Open michaelkirk opened 9 months ago
85%! Ouch... :S I can definitely admit to that the properties encoding deserved a bit more thought. I made it quickly after discovering that try to encode it into a generic flatbuffers schema was very space wasteful.
But yeah, a breaking change isn't likely to happen anytime soon or if ever. Might as well make a new format entirely, perhaps a custom binary encoding. I've been thinking lately and from the discussion at https://github.com/flatgeobuf/flatgeobuf/discussions/291 that Flatbuffers (and protobuf) primary function is to allow for evolving schemas but as I see it now it's not an important feature - when a format becomes stable and more or less widespread there is no room for evolution, even backwards compatible.
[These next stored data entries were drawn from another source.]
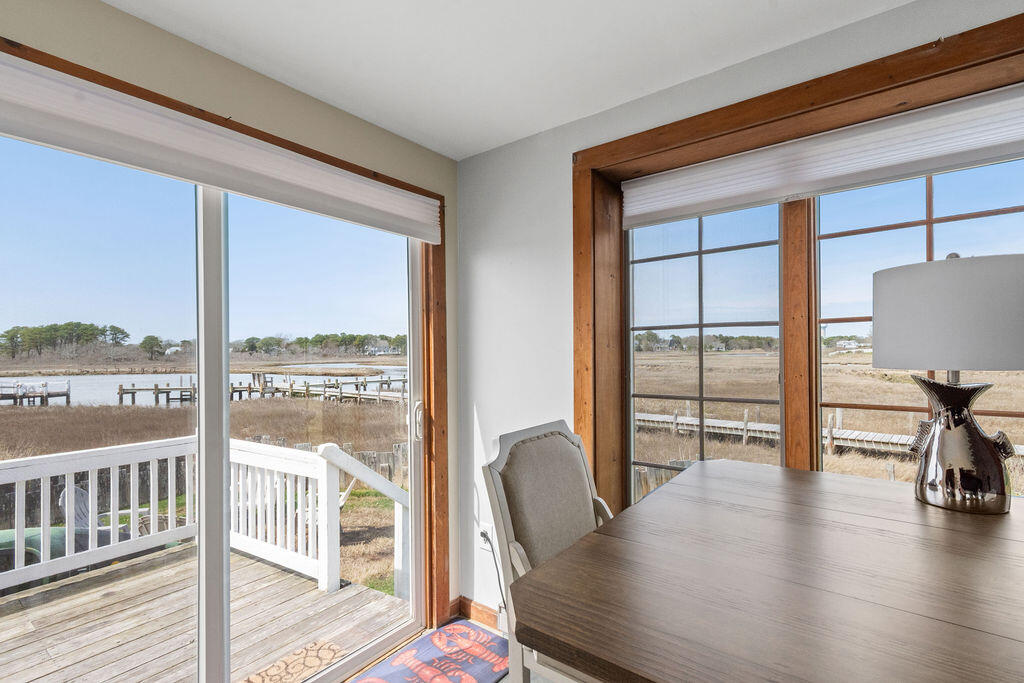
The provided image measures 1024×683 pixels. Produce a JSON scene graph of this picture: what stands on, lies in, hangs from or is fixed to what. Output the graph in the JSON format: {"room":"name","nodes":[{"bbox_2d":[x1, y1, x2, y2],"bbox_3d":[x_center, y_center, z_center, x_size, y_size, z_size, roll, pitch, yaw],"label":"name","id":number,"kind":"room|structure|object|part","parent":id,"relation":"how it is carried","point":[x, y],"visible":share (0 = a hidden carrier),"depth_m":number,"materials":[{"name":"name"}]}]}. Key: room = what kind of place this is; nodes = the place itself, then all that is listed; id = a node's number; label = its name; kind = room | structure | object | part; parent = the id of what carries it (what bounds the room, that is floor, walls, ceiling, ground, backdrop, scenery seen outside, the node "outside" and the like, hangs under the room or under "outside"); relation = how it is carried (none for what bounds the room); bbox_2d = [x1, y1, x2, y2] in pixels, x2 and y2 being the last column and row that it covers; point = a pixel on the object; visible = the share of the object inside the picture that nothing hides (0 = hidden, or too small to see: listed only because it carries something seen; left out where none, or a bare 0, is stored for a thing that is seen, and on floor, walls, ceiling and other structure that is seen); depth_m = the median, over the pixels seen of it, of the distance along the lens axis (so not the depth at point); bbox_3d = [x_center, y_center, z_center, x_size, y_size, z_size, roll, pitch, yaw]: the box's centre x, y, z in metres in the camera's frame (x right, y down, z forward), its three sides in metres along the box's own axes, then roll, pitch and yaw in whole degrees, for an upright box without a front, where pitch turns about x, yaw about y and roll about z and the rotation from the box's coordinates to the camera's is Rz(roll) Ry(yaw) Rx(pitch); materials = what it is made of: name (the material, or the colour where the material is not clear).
{"room":"dining room","nodes":[
{"label":"dining room","id":0,"kind":"room"},
{"bbox_2d":[0,1,458,628],"bbox_3d":[-1.503,0.235,0.938,0.180,2.511,3.985,-1,-1,37],"label":"left wall","id":1,"kind":"structure","parent":0,"point":[253,74],"depth_m":1.60,"materials":[{"name":"beige paint"}]},
{"bbox_2d":[1,129,433,682],"bbox_3d":[-1.089,0.407,1.567,0.161,2.143,1.908,-1,-1,37],"label":"sliding glass door","id":2,"kind":"structure","parent":1,"relation":"in","point":[225,379],"depth_m":1.57,"materials":[{"name":"glass"}]},
{"bbox_3d":[-1.132,0.523,1.617,0.097,2.048,0.093,-1,-1,37],"label":"mullion","id":3,"kind":"part","parent":2,"relation":"part of","materials":[{"name":"white plastic"}]},
{"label":"glass panel","id":4,"kind":"part","parent":2,"relation":"part of","materials":[{"name":"clear glass"}]},
{"bbox_3d":[-0.508,0.426,2.311,0.056,0.185,0.049,-1,-1,37],"label":"door handle","id":5,"kind":"part","parent":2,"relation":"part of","materials":[{"name":"metal"}]},
{"bbox_2d":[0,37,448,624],"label":"door frame","id":6,"kind":"structure","parent":1,"relation":"attached to","point":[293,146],"depth_m":2.22,"materials":[{"name":"brown wood"}]},
{"bbox_2d":[0,51,439,239],"bbox_3d":[-0.989,-0.646,1.520,0.061,0.182,1.869,-1,-1,37],"label":"left window shade","id":7,"kind":"object","parent":6,"relation":"attached to","point":[11,92],"visible":0.99,"depth_m":1.38,"materials":[{"name":"white fabric"}]},
{"bbox_2d":[338,614,531,682],"bbox_3d":[0.430,1.521,0.125,4.633,0.110,4.007,-1,-1,37],"label":"floor","id":8,"kind":"structure","parent":0,"point":[503,680],"depth_m":2.08,"materials":[{"name":"brown"}]},
{"bbox_2d":[345,620,509,682],"bbox_3d":[-0.362,1.475,1.838,0.487,0.012,0.916,-1,-1,37],"label":"doormat","id":9,"kind":"object","parent":8,"relation":"on","point":[493,638],"visible":0.94,"depth_m":1.98,"materials":[{"name":"carpet"}]},
{"bbox_2d":[481,417,615,682],"bbox_3d":[0.295,0.835,1.236,0.618,1.155,0.521,-1,-1,37],"label":"dining chair","id":10,"kind":"object","parent":8,"relation":"on","point":[528,453],"visible":0.6,"depth_m":1.29,"materials":[{"name":"grey fabric"}]},
{"bbox_2d":[507,458,1023,682],"bbox_3d":[0.877,0.931,0.718,1.496,0.991,1.197,-1,-1,37],"label":"dining table","id":11,"kind":"object","parent":8,"relation":"on","point":[682,478],"visible":0.99,"depth_m":0.74,"materials":[{"name":"brown wood"}]},
{"bbox_2d":[873,252,1023,514],"bbox_3d":[1.215,0.102,1.167,0.354,0.682,0.353,-1,-1,37],"label":"table lamp","id":12,"kind":"object","parent":11,"relation":"on","point":[952,472],"visible":0.99,"depth_m":1.08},
{"bbox_3d":[1.238,-0.061,1.202,0.417,0.263,0.421,0,-1,-40],"label":"drum shade","id":13,"kind":"part","parent":12,"relation":"part of","materials":[{"name":"fabric"}]},
{"bbox_3d":[1.156,0.253,1.119,0.218,0.310,0.225,0,-1,-14],"label":"base","id":14,"kind":"part","parent":12,"relation":"part of","materials":[{"name":"silver metal"}]},
{"bbox_2d":[101,0,920,159],"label":"ceiling","id":15,"kind":"structure","parent":0,"point":[419,140],"depth_m":1.48,"materials":[{"name":"white paint"}]},
{"bbox_2d":[454,1,1023,630],"bbox_3d":[1.480,0.239,1.159,4.576,2.517,0.214,-1,-1,37],"label":"right wall","id":16,"kind":"structure","parent":0,"point":[520,152],"depth_m":2.11,"materials":[{"name":"white paint"}]},
{"bbox_2d":[450,595,502,631],"bbox_3d":[0.504,1.447,1.692,2.146,0.096,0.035,-1,-1,37],"label":"baseboard","id":17,"kind":"structure","parent":16,"relation":"attached to","point":[477,610],"depth_m":2.28,"materials":[{"name":"brown wood"}]},
{"bbox_2d":[478,522,492,549],"bbox_3d":[-0.141,1.016,2.224,0.076,0.123,0.014,-1,-1,37],"label":"wall socket","id":18,"kind":"object","parent":16,"relation":"attached to","point":[483,528],"visible":0.69,"depth_m":2.22,"materials":[{"name":"white plastic"}]},
{"bbox_2d":[479,528,508,617],"bbox_3d":[-0.059,1.201,2.167,0.279,0.436,0.057,-1,-1,37],"label":"power cord","id":19,"kind":"object","parent":18,"relation":"attached to","point":[481,534],"visible":0.61,"depth_m":2.20,"materials":[{"name":"black plastic"}]},
{"bbox_2d":[576,10,1023,519],"bbox_3d":[1.126,0.071,1.477,1.902,1.850,0.209,-1,-1,37],"label":"window frame","id":20,"kind":"structure","parent":16,"relation":"attached to","point":[854,98],"depth_m":1.64,"materials":[{"name":"brown wood"}]},
{"bbox_2d":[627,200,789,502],"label":"window","id":21,"kind":"structure","parent":20,"relation":"in","point":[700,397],"depth_m":1.81,"materials":[{"name":"glass"}]},
{"bbox_2d":[622,83,1023,226],"bbox_3d":[1.151,-0.651,1.524,1.607,0.193,0.052,-1,-1,37],"label":"right window shade","id":22,"kind":"object","parent":20,"relation":"attached to","point":[1000,142],"visible":0.98,"depth_m":1.49,"materials":[{"name":"white fabric"}]},
{"bbox_2d":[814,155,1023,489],"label":"window","id":23,"kind":"structure","parent":20,"relation":"in","point":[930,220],"depth_m":1.49,"materials":[{"name":"glass"}]},
{"bbox_2d":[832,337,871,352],"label":"house","id":24,"kind":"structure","parent":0,"point":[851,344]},
{"label":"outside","id":25,"kind":"structure","parent":0,"visible":0},
{"bbox_2d":[1,362,405,406],"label":"pond","id":26,"kind":"structure","parent":25,"point":[163,379],"materials":[{"name":"liquid"}]},
{"bbox_2d":[0,379,69,405],"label":"dock","id":27,"kind":"object","parent":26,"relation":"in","point":[67,395],"visible":0.88,"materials":[{"name":"wood"}]},
{"bbox_2d":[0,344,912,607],"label":"ground","id":28,"kind":"structure","parent":25,"point":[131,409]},
{"bbox_2d":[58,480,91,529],"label":"adirondack chair","id":29,"kind":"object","parent":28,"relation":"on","point":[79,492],"visible":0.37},
{"bbox_2d":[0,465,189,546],"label":"wooden fence","id":30,"kind":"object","parent":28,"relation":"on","point":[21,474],"visible":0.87,"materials":[{"name":"grey wood"}]},
{"bbox_2d":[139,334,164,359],"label":"tree","id":31,"kind":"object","parent":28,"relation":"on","point":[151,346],"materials":[{"name":"green plant"}]},
{"bbox_2d":[117,373,404,405],"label":"dock","id":32,"kind":"object","parent":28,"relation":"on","point":[157,389],"visible":0.54,"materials":[{"name":"brown wood"}]},
{"bbox_2d":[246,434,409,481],"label":"wooden fence","id":33,"kind":"object","parent":28,"relation":"on","point":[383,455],"visible":0.27,"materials":[{"name":"wood"}]},
{"bbox_2d":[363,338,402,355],"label":"house","id":34,"kind":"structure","parent":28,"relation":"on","point":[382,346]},
{"bbox_2d":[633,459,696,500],"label":"wooden fence","id":35,"kind":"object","parent":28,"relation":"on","point":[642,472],"visible":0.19,"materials":[{"name":"grey wood"}]},
{"bbox_2d":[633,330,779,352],"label":"trees","id":36,"kind":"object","parent":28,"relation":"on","point":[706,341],"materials":[{"name":"green plant"}]},
{"bbox_2d":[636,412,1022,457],"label":"boardwalk","id":37,"kind":"object","parent":28,"relation":"on","point":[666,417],"visible":0.46,"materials":[{"name":"wood"}]},
{"label":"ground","id":38,"kind":"structure","parent":25,"visible":0},
{"bbox_2d":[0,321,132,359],"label":"trees","id":39,"kind":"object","parent":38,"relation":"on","point":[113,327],"visible":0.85,"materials":[{"name":"green plant"}]},
{"bbox_2d":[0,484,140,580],"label":"green boat","id":40,"kind":"object","parent":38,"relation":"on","point":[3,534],"visible":0.4,"depth_m":5.00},
{"bbox_2d":[0,538,409,682],"bbox_3d":[-2.613,1.916,1.450,2.636,0.661,3.825,-1,-1,37],"label":"wooden deck","id":41,"kind":"structure","parent":38,"relation":"on","point":[269,568],"depth_m":2.39,"materials":[{"name":"brown wood"}]},
{"bbox_2d":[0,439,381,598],"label":"deck railing","id":42,"kind":"object","parent":41,"relation":"on","point":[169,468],"visible":0.72,"depth_m":3.04,"materials":[{"name":"white wood"}]},
{"bbox_2d":[237,639,344,682],"bbox_3d":[-1.140,1.609,1.860,0.458,0.013,0.811,-1,-1,37],"label":"doormat","id":43,"kind":"object","parent":41,"relation":"on","point":[277,680],"visible":0.68,"depth_m":2.12,"materials":[{"name":"carpet"}]},
{"bbox_2d":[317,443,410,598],"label":"stair railing","id":44,"kind":"object","parent":41,"relation":"on","point":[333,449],"visible":0.66,"depth_m":2.90,"materials":[{"name":"white wood"}]},
{"bbox_2d":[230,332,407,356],"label":"trees","id":45,"kind":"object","parent":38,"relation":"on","point":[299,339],"visible":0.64,"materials":[{"name":"green plant"}]}
]}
That said, alot of short string columns isn't perhaps the most clever data representation.
Currently column idx are u16 and field lengths (for Strings, Binary, etc.) are u32. I expect in practice that column indexes would almost always fit in a 1 byte varint and field lengths typically in 3 bytes (if not 2).
The properties data is already not random access, it must be processed serially. So there's no loss of functionality there.
This would be a major breaking change, so I don't expect it to be adopted anytime soon, but if you end up making a breaking format release in #81, you should consider piling this on.
I made a prototype here: https://github.com/michaelkirk/flatgeobuf/tree/mkirk/varint
I was working with openaddresses data which is a lot of point geometries with short string columns. Using varints for columns and field lengths outputs a file 85% the size of the original.